▶ [Your task] Return every line of the material below that contains the string "Right".

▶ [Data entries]

Segment Open

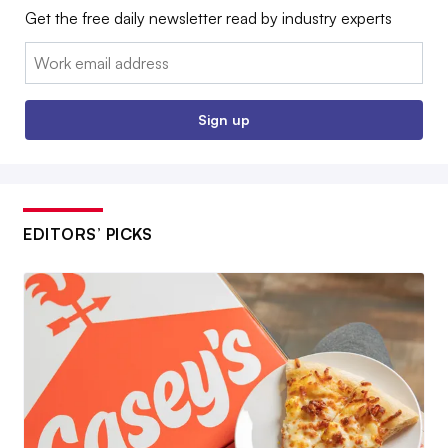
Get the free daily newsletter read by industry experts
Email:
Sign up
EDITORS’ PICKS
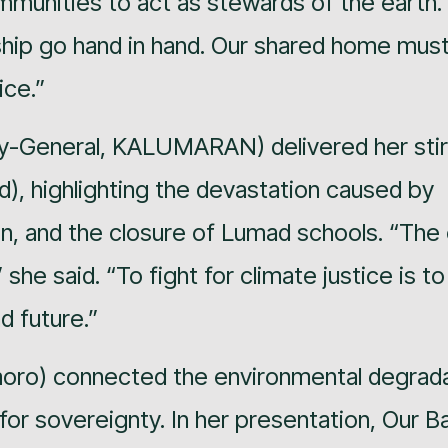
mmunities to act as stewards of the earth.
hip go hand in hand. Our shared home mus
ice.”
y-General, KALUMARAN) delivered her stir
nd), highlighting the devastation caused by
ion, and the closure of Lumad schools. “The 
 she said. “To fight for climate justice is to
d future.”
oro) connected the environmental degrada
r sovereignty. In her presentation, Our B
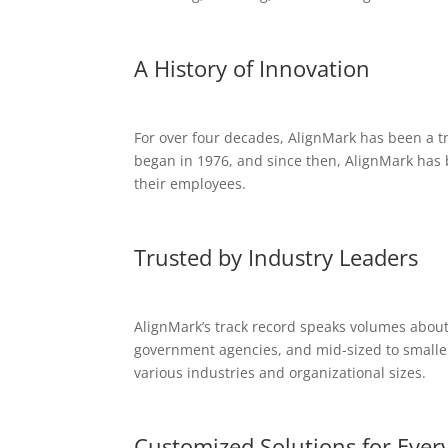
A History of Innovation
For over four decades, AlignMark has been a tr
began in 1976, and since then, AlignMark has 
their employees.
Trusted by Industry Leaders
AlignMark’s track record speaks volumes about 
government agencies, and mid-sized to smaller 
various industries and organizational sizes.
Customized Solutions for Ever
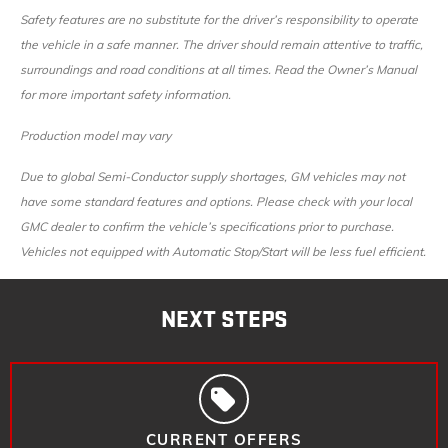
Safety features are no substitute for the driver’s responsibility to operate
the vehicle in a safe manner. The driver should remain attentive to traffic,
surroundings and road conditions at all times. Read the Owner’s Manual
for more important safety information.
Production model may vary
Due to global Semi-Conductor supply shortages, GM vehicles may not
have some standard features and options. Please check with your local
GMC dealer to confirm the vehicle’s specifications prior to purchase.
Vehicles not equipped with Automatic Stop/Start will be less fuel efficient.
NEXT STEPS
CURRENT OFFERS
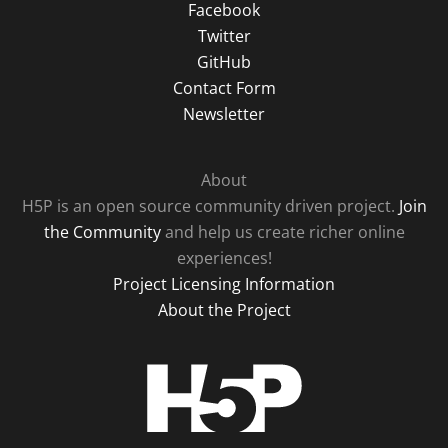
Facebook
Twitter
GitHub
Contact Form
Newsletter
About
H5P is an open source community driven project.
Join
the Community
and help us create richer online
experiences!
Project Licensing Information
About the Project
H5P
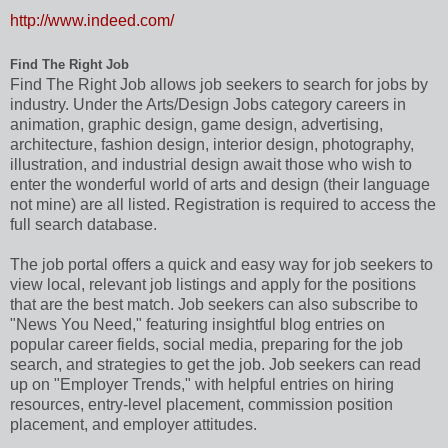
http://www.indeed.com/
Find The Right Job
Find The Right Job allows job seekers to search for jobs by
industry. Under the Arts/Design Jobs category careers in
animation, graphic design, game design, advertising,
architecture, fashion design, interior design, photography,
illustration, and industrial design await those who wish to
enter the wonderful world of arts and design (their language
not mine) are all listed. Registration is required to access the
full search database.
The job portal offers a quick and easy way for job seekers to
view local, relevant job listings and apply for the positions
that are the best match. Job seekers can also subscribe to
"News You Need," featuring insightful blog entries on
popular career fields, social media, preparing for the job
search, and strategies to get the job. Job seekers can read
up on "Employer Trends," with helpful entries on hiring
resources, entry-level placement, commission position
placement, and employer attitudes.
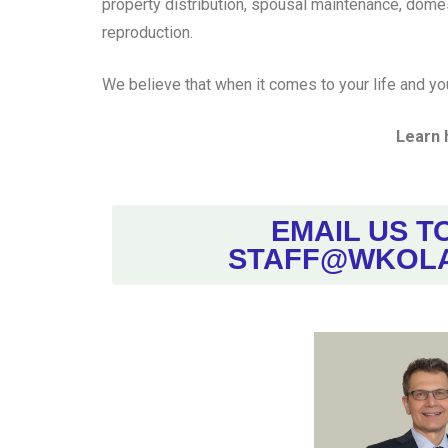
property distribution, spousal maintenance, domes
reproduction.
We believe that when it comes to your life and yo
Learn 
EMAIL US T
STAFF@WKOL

Segment Closed

▶ [Exercise response]
Find The Right Job
Find The Right Job allows job seekers to search for jobs by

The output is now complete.